One athletic goal I have with IWC is to add a winter sports competition to what we do in summer with TorTour. We haven’t quite figured out how to do it, but there are lots of different ski marathons around Switzerland that we could explore, and I’d like to build a team around that. When it comes to business goals, I think we truly have the potential to be a top 5 global luxury watch brand, and that’s what we need to be aiming for. We’re very strong in China, Korea, Hong Kong, Macau, and we have saturation in Europe. Sales of the Big Pilot have gone up nearly 90% in Australia, interestingly enough. If you go to the Bondi Icebergs, you see Big Pilots everywhere, and that wasn’t the case a year ago. The same in London. However, for all that, we’re still tiny in America, which is the biggest luxury market in the world.
We have an American founder, and the aviation or sailing themed products we have are well-suited to the US market. For the next 5 or 10 years, I want to develop the American market because I believe we can be great. Our brand is quite understated and not showy, so we have to position ourselves well and play our endorsements correctly.

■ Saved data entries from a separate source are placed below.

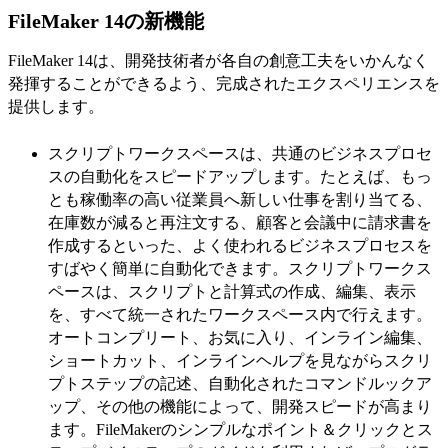
FileMaker 14の新機能
FileMaker 14は、開発技術者が各自の創意工夫をいかんなく
発揮することができるよう、完成されたエクスペリエンスを
提供します。
スクリプトワークスペースは、共通のビジネスプロセ
スの自動化をスピードアップします。たとえば、もっ
とも稼働率の高い従業員へ新しい仕事を割り当てる、
在庫数が減ると再注文する、顧客と会議中に請求書を
作成するといった、よく使われるビジネスプロセスを
すばやく簡単に自動化できます。スクリプトワークス
ペースは、スクリプトと計算式の作成、編集、表示
を、すべて統一されたワークスペース内で行えます。
オートコンプリート、お気に入り、インライン編集、
ショートカット、インラインヘルプを見ながらスクリ
プトステップの記述、自動化されたコマンドルックア
ップ、その他の機能によって、開発スピードが高まり
ます。FileMakerのシンプルなポイント＆クリックとス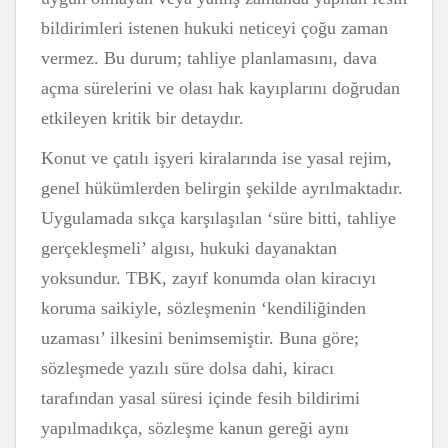
bildirimleri istenen hukuki neticeyi çoğu zaman
vermez. Bu durum; tahliye planlamasını, dava
açma sürelerini ve olası hak kayıplarını doğrudan
etkileyen kritik bir detaydır.
Konut ve çatılı işyeri kiralarında ise yasal rejim,
genel hükümlerden belirgin şekilde ayrılmaktadır.
Uygulamada sıkça karşılaşılan ‘süre bitti, tahliye
gerçekleşmeli’ algısı, hukuki dayanaktan
yoksundur. TBK, zayıf konumda olan kiracıyı
koruma saikiyle, sözleşmenin ‘kendiliğinden
uzaması’ ilkesini benimsemiştir. Buna göre;
sözleşmede yazılı süre dolsa dahi, kiracı
tarafından yasal süresi içinde fesih bildirimi
yapılmadıkça, sözleşme kanun gereği aynı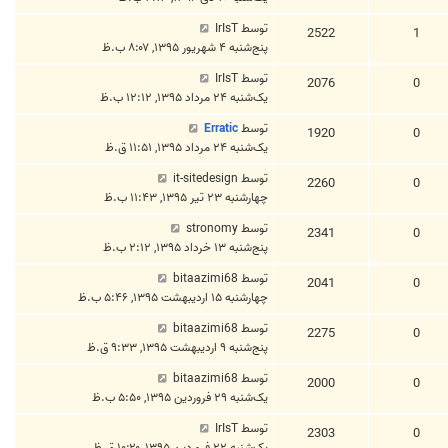
توسط
IrIsT
2522
1
پنج‌شنبه ۴ شهریور ۱۳۹۵, ۸:۰۷ ب.ظ
توسط
IrIsT
2076
0
یک‌شنبه ۲۴ مرداد ۱۳۹۵, ۱۲:۱۲ ب.ظ
توسط
Erratic
1920
0
یک‌شنبه ۲۴ مرداد ۱۳۹۵, ۱۱:۵۱ ق.ظ
توسط
it-sitedesign
2260
0
چهارشنبه ۲۳ تیر ۱۳۹۵, ۱۱:۴۳ ب.ظ
توسط
stronomy
2341
0
پنج‌شنبه ۱۳ خرداد ۱۳۹۵, ۲:۱۲ ب.ظ
توسط
bitaazimi68
2041
0
چهارشنبه ۱۵ اردیبهشت ۱۳۹۵, ۵:۴۶ ب.ظ
توسط
bitaazimi68
2275
0
پنج‌شنبه ۹ اردیبهشت ۱۳۹۵, ۹:۳۳ ق.ظ
توسط
bitaazimi68
2000
0
یک‌شنبه ۲۹ فروردین ۱۳۹۵, ۵:۵۰ ب.ظ
توسط
IrIsT
2303
0
یک‌شنبه ۲۲ فروردین ۱۳۹۵, ۱۰:۲۰ ق.ظ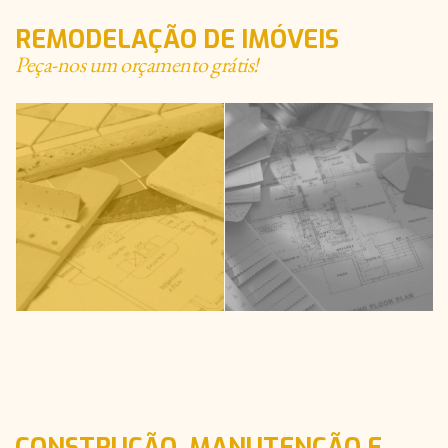
REMODELAÇÃO DE IMÓVEIS
Peça-nos um orçamento grátis!
CONSTRUÇÃO, MANUTENÇÃO E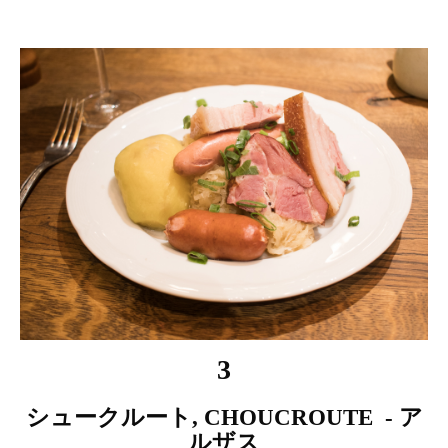
3
シュークルート, CHOUCROUTE - ア
ルザス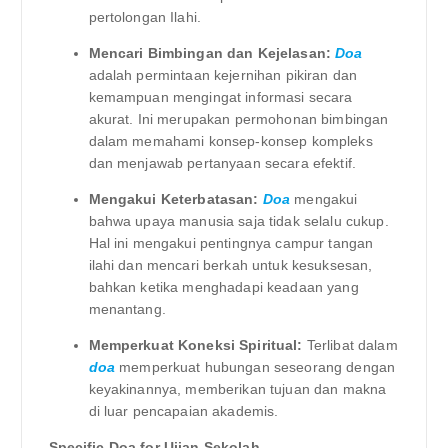
pertolongan Ilahi.
Mencari Bimbingan dan Kejelasan:
Doa
adalah permintaan kejernihan pikiran dan
kemampuan mengingat informasi secara
akurat. Ini merupakan permohonan bimbingan
dalam memahami konsep-konsep kompleks
dan menjawab pertanyaan secara efektif.
Mengakui Keterbatasan:
Doa
mengakui
bahwa upaya manusia saja tidak selalu cukup.
Hal ini mengakui pentingnya campur tangan
ilahi dan mencari berkah untuk kesuksesan,
bahkan ketika menghadapi keadaan yang
menantang.
Memperkuat Koneksi Spiritual:
Terlibat dalam
doa
memperkuat hubungan seseorang dengan
keyakinannya, memberikan tujuan dan makna
di luar pencapaian akademis.
Specific Doa for Ujian Sekolah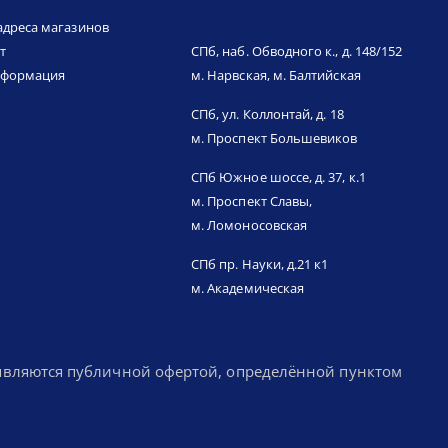
адреса магазинов
т
СПб, наб. Обводного к., д. 148/152
нформация
м. Нарвская, м. Балтийская
СПб, ул. Коллонтай, д. 18
м. Проспект Большевиков
СПб Южное шоссе, д. 37, к.1
м. Проспект Славы,
м. Ломоносовская
СПб пр. Науки, д.21 к1
м. Академическая
 являются публичной офертой, определённой пунктом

As an example, a year and a half ago I met Bradley Cooper, and I felt that was an immediate click because he’s intelligent, very art-focused, and very down to earth. He’s a family man, and that is the character that describes the IWC brand. We’re a luxury brand, and we’re creating an emotional product that is entirely inessential. It’s an aesthetic thing; it has a function, yes, but what makes people fall in love with a product like this is that emotional coherence, that story, that dream. Filmmaking is very much the same, so people like Bradley embody that for us.